[GIVEN DATA — start]

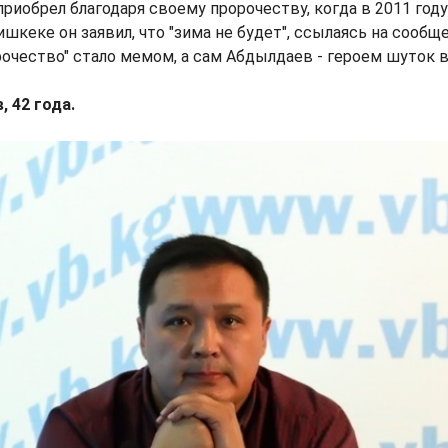
приобрел благодаря своему пророчеству, когда в 2011 году
шкеке он заявил, что "зима не будет", ссылаясь на сообщ
рочество" стало мемом, а сам Абдылдаев - героем шуток в
 42 года.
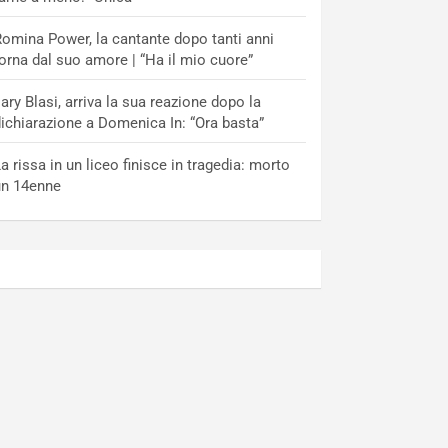
omina Power, la cantante dopo tanti anni
orna dal suo amore | “Ha il mio cuore”
lary Blasi, arriva la sua reazione dopo la
ichiarazione a Domenica In: “Ora basta”
a rissa in un liceo finisce in tragedia: morto
un 14enne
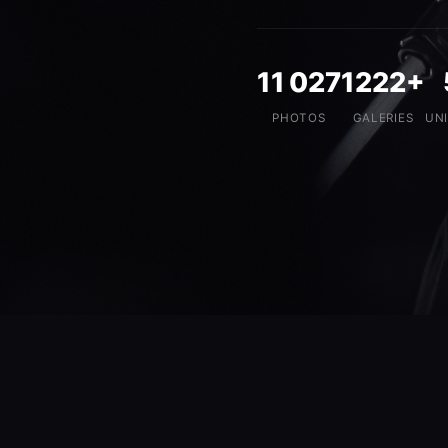
11 027
1222+
PHOTOS
GALERIES
UN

[GIVEN DATA — finish]

_THE PROBLEM_.
For each line above that includes "dopo", copy the line.

_COMPLETED TASK_.
omina Power, la cantante dopo tanti anni
lary Blasi, arriva la sua reazione dopo la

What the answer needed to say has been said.